Apple is developing its own programs for the service, which it's expected to preview during its event on March 25, and has invested $1 billion in original content, according to The Wall Street Journal. Apple has signed a multiyear deal with Oprah and is reportedly working with M. Night Shyamalan on a thriller and Steven Spielberg on a revival of the Amazing Stories anthology series, according to Variety and The Wall Street Journal. It also acquired James Corden's Carpool Karaoke in 2016.
But $1 billion is just a small sliver of what Netflix spends on programming, as the company said in its most recent earnings report that it spent $12.04 billion on content last year. Wedbush Securities analyst Daniel Ives recently urged Apple to pursue content acquisitions in a bid to catch up in a note to investors on February 21.
"Now is the time for Apple to rip off the band-aid and finally do significant content [mergers and acquisitions] with the landscape ripe," Ives wrote in the note. "Otherwise it will be a major strategic mistake that will haunt the company for years to come, as content is the rocket fuel in the services engine and currently missing in the portfolio."

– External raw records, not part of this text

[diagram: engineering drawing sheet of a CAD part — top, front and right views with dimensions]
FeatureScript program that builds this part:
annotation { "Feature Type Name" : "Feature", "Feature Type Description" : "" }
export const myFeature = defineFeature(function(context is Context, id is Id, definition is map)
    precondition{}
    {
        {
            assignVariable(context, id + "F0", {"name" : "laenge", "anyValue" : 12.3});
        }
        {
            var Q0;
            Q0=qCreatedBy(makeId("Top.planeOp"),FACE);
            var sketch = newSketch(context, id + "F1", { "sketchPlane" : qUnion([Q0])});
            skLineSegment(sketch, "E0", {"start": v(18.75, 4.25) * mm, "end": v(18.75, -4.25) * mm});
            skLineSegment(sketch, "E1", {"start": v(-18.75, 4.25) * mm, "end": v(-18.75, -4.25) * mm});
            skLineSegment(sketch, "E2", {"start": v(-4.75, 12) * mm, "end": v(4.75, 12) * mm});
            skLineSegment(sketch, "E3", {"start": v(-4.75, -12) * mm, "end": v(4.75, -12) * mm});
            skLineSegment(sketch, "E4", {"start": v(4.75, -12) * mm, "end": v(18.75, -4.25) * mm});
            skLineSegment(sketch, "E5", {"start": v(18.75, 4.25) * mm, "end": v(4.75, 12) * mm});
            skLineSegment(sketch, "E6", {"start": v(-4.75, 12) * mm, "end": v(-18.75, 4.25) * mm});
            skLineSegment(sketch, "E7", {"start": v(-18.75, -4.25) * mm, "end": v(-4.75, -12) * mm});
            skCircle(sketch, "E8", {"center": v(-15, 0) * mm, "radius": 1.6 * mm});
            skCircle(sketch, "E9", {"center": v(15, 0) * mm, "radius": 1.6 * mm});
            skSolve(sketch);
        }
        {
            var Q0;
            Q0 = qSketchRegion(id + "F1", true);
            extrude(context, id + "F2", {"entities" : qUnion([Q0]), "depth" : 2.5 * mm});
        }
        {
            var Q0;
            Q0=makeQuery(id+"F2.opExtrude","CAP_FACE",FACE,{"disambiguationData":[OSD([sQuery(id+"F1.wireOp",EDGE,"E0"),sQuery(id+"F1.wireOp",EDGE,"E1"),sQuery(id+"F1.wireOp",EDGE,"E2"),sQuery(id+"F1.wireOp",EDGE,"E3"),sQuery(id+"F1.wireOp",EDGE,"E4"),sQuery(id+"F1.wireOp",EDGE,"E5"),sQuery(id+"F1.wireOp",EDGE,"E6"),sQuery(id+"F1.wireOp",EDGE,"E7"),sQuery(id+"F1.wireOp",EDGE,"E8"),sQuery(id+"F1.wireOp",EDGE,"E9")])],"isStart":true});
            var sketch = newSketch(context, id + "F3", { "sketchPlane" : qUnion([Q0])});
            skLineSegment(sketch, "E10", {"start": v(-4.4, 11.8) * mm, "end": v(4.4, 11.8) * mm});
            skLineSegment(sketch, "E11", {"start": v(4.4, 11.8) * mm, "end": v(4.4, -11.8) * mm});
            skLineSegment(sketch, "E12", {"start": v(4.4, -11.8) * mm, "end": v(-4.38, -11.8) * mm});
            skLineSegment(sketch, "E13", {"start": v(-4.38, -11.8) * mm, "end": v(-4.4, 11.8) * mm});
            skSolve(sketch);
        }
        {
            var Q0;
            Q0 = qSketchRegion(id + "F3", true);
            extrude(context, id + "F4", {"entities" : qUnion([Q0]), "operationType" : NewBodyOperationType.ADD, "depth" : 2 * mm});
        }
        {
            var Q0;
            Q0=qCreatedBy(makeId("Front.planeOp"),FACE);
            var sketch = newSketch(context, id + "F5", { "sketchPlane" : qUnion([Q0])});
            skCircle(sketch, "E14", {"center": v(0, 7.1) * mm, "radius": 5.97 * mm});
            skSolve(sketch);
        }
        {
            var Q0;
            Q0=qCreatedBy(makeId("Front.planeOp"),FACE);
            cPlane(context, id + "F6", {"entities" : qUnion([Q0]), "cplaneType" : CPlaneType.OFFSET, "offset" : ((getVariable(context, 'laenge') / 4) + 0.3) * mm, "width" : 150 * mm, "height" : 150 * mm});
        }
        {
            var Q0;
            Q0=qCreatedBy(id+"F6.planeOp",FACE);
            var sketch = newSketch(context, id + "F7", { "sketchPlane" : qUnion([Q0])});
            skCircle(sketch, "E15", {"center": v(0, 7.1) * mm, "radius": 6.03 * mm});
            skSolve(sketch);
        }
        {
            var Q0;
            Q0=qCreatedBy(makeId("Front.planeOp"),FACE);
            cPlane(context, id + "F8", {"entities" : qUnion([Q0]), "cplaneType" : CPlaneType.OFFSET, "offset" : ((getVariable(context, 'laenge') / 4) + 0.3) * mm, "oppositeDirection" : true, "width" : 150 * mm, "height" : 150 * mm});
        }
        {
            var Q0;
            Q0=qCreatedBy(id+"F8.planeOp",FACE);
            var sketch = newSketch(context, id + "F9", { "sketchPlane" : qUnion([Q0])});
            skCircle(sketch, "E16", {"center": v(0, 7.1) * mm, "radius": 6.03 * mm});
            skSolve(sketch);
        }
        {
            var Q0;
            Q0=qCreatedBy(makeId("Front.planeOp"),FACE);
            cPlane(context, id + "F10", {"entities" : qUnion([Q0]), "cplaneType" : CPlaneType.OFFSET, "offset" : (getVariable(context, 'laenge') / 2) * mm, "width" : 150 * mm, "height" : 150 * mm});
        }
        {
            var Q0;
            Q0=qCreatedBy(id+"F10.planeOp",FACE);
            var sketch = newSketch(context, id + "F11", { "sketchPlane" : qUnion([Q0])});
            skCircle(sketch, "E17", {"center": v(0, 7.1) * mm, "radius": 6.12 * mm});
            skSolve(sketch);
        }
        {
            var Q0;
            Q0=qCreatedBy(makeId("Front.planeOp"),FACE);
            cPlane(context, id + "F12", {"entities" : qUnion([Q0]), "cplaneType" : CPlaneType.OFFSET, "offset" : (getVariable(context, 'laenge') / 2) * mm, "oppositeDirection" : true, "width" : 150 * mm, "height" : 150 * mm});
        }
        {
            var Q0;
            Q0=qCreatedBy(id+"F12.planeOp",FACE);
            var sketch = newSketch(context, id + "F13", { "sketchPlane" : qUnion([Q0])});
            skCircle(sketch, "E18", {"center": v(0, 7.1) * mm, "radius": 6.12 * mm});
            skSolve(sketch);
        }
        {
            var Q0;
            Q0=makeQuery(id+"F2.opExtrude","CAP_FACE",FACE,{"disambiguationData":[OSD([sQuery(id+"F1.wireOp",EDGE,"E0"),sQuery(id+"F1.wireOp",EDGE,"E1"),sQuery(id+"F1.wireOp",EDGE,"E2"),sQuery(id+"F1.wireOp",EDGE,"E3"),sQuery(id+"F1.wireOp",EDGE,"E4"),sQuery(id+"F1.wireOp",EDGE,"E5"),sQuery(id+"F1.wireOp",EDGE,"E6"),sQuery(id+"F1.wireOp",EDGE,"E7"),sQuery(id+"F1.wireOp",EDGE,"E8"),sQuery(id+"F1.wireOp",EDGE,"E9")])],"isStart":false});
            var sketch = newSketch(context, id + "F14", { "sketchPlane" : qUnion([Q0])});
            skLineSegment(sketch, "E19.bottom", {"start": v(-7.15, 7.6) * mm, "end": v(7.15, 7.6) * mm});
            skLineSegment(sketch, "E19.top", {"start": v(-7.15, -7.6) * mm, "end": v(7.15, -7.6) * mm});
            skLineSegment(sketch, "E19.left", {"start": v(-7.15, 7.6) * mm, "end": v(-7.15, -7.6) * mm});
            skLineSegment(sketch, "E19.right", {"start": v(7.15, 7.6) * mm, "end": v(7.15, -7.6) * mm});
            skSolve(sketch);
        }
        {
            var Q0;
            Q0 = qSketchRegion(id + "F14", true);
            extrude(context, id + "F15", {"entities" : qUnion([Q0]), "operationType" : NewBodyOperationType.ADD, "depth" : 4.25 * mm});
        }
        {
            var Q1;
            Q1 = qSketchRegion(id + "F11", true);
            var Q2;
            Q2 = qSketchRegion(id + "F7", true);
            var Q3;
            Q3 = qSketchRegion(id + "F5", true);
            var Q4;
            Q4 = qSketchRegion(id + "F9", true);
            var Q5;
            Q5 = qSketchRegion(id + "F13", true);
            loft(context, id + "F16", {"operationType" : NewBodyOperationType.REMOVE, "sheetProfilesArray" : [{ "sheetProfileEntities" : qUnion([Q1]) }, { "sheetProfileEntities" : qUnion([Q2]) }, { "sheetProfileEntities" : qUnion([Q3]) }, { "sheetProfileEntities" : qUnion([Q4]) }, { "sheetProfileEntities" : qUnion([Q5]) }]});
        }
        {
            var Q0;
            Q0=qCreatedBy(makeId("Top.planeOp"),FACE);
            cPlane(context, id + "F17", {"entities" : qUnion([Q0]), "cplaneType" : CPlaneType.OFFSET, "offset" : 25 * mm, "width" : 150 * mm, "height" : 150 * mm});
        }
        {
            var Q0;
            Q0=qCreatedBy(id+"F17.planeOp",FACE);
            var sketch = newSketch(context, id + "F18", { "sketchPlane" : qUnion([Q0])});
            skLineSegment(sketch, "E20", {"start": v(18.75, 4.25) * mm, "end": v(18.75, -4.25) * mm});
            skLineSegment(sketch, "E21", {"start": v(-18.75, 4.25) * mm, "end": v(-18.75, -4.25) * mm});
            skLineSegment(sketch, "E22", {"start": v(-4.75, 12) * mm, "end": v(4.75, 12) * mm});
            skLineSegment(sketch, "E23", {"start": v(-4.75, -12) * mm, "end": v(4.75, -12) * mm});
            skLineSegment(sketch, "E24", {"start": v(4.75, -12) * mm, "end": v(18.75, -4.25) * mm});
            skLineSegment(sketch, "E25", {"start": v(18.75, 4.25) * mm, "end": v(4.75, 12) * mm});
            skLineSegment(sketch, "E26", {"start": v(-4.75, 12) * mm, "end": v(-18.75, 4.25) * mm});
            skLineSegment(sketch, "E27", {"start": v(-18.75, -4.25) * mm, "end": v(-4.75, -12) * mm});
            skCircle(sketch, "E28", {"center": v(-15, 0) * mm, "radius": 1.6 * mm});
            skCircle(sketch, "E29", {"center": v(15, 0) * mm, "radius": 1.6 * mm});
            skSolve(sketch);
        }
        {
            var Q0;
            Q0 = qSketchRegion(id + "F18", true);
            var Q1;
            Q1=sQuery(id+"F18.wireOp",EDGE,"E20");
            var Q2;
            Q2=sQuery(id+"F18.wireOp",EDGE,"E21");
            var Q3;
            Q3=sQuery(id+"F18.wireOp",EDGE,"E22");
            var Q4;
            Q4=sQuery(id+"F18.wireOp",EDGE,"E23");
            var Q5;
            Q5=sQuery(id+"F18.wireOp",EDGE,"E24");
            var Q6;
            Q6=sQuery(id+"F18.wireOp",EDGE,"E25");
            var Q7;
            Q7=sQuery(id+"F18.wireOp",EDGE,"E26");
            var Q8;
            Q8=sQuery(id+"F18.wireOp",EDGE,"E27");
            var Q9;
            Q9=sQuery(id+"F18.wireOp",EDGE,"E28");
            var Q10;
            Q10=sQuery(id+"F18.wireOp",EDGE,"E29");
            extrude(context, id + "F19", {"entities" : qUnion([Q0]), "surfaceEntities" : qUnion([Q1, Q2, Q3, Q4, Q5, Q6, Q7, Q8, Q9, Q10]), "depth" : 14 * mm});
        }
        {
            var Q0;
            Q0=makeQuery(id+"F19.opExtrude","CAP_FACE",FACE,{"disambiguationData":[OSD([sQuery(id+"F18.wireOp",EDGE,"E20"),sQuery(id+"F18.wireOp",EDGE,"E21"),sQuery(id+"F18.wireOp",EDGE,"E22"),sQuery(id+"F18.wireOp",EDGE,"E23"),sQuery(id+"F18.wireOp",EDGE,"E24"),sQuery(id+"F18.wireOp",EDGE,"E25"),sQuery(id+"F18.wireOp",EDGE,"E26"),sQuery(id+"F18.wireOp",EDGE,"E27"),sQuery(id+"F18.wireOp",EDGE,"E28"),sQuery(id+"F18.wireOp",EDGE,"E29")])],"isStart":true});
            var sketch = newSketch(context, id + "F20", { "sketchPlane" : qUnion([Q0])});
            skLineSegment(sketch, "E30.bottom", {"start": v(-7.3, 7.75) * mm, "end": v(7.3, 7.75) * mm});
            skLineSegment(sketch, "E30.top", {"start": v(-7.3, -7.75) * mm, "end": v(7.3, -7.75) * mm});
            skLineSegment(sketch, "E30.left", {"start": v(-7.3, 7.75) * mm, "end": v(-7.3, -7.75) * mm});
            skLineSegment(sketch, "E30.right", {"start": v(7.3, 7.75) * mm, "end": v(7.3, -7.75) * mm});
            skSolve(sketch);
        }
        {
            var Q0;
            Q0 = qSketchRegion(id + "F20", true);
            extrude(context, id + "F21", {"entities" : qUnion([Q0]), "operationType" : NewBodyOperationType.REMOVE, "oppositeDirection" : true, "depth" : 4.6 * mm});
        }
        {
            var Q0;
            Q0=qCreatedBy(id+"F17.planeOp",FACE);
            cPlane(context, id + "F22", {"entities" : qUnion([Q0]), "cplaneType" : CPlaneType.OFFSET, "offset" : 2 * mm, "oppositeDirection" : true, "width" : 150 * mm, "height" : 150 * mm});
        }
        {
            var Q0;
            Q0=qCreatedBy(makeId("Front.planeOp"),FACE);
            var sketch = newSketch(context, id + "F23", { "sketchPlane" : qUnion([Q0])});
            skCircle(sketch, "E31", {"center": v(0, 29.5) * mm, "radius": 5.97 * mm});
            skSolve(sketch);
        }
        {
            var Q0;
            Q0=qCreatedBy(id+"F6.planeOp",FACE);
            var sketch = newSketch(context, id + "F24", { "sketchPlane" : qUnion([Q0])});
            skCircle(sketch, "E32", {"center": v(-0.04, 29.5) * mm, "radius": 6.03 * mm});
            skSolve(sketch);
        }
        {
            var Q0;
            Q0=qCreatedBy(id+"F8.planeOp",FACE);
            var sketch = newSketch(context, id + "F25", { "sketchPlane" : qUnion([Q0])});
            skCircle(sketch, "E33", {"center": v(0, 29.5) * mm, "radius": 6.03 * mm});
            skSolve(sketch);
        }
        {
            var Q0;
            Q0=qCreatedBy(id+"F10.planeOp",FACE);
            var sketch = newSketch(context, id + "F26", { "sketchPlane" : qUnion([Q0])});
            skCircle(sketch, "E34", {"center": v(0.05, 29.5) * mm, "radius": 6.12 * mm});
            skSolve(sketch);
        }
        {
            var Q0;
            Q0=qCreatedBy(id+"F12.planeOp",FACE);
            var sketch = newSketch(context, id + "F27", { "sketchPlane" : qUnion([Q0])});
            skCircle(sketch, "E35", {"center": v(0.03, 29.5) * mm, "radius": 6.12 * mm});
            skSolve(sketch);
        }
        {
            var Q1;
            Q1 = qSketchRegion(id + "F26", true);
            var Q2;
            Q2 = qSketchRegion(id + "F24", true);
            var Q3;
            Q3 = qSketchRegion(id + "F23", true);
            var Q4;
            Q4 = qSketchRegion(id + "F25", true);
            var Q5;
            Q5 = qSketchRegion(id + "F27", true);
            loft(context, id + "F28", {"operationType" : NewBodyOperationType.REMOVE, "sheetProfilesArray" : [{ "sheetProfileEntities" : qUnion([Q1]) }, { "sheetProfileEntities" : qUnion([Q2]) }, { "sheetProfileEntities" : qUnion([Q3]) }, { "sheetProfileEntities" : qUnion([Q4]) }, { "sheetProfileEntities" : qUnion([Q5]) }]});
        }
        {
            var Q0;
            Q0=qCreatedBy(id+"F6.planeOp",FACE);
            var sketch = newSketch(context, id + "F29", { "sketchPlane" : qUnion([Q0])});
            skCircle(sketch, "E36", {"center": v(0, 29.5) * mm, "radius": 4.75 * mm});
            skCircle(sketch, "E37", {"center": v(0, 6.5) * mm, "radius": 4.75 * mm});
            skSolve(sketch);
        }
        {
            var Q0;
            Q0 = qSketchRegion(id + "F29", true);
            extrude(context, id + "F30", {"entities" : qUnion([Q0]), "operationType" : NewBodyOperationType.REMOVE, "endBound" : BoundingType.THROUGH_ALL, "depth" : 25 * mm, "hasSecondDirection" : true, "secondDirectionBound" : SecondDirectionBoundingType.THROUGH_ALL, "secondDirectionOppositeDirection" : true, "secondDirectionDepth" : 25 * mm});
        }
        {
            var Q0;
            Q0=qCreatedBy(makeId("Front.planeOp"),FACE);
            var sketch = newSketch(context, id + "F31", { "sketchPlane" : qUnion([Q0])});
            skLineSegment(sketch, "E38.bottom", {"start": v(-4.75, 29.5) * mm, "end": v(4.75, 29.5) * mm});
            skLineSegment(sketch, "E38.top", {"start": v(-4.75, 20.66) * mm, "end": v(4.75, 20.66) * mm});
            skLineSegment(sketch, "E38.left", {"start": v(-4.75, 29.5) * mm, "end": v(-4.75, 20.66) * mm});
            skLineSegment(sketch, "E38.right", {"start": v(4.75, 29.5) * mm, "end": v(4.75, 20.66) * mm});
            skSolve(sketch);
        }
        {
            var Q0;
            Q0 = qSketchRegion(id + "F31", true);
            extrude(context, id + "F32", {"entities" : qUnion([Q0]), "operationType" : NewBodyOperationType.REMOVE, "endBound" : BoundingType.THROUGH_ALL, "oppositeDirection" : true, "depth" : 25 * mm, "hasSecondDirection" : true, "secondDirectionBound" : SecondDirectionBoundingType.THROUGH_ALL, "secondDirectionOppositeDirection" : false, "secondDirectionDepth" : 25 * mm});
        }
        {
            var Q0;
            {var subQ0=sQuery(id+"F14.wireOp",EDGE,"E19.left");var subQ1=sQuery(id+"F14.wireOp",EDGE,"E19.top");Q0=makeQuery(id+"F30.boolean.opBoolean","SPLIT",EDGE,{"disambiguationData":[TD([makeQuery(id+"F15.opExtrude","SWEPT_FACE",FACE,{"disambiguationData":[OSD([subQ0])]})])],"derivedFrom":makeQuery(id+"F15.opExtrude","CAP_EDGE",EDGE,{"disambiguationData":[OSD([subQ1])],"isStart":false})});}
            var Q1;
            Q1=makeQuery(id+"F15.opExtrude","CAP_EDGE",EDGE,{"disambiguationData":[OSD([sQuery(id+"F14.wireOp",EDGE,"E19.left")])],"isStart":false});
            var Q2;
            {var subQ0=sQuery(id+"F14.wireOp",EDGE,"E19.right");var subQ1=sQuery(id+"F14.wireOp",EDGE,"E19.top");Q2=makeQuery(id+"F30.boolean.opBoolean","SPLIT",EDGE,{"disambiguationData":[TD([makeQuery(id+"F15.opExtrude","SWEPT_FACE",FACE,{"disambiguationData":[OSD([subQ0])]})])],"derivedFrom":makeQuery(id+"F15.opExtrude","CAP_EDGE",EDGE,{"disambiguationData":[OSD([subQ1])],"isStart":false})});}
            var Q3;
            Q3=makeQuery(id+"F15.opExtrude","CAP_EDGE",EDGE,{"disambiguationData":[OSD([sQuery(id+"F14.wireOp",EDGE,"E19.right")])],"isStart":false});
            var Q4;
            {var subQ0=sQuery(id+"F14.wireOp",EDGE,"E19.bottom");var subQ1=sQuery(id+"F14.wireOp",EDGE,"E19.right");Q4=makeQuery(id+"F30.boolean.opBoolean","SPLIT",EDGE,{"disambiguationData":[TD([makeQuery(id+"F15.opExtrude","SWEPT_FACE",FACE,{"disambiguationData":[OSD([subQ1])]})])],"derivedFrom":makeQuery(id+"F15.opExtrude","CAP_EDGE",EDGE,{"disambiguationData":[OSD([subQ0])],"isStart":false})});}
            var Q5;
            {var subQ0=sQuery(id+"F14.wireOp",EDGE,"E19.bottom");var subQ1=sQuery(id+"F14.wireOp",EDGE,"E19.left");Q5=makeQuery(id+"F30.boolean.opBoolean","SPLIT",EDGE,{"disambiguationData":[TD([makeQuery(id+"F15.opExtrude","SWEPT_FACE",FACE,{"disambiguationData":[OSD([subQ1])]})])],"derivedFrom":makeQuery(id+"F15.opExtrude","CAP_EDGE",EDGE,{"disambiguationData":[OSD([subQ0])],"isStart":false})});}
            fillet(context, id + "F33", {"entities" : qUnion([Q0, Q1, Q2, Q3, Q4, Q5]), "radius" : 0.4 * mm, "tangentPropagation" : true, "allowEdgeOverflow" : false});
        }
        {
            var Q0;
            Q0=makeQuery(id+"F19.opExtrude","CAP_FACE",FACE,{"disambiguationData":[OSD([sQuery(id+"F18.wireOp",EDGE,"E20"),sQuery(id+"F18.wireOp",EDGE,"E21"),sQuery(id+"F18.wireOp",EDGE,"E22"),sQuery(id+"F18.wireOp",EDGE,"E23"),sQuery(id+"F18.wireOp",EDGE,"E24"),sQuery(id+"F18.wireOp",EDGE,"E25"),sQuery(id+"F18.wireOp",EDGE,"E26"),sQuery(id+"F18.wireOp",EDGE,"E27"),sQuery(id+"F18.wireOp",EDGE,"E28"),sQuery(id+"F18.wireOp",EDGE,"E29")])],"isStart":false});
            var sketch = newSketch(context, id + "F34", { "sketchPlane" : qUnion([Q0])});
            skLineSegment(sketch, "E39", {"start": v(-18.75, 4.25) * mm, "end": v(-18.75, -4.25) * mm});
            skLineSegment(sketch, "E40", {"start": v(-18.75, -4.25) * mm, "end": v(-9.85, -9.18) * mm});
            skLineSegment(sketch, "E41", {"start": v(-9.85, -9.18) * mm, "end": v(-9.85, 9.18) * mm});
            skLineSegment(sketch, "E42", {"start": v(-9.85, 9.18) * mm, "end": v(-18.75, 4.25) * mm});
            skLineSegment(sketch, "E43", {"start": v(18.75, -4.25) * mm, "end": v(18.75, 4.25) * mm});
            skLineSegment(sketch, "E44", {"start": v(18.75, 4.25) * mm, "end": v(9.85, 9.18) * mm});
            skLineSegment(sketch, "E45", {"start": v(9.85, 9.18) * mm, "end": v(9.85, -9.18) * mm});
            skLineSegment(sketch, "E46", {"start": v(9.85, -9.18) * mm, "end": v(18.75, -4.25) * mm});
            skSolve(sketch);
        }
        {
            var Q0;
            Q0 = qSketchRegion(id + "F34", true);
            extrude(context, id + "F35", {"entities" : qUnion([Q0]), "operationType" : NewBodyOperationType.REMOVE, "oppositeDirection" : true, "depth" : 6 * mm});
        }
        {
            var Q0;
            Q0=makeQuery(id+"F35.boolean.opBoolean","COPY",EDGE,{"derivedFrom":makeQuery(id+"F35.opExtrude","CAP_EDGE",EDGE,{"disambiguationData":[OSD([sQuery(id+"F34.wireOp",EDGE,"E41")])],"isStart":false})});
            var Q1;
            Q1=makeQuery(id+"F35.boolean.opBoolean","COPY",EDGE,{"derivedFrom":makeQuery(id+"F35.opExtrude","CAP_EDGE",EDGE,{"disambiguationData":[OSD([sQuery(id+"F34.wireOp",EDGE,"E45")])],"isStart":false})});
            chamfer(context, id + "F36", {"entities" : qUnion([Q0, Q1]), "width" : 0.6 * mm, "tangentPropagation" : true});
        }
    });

Yet Apple does have a key advantage that Amazon and Netflix lack: the iPhone. Apple recently announced that there are now 900 million active iPhones around the world. And if Apple does incorporate this new streaming app into iPhones, iPads, and Apple TVs as it's expected to, it will certainly have a broad means of distribution. Wedbush predicts that Apple's streaming service could have 100 million subscribers in three to five years if it proves to be a hit.
Apple may have established its vision for television in 2015, proving that the Apple TV is no longer a "hobby." But if successful, this new video service will be the missing puzzle piece necessary to execute on that mission. And it's more important for Apple now than ever.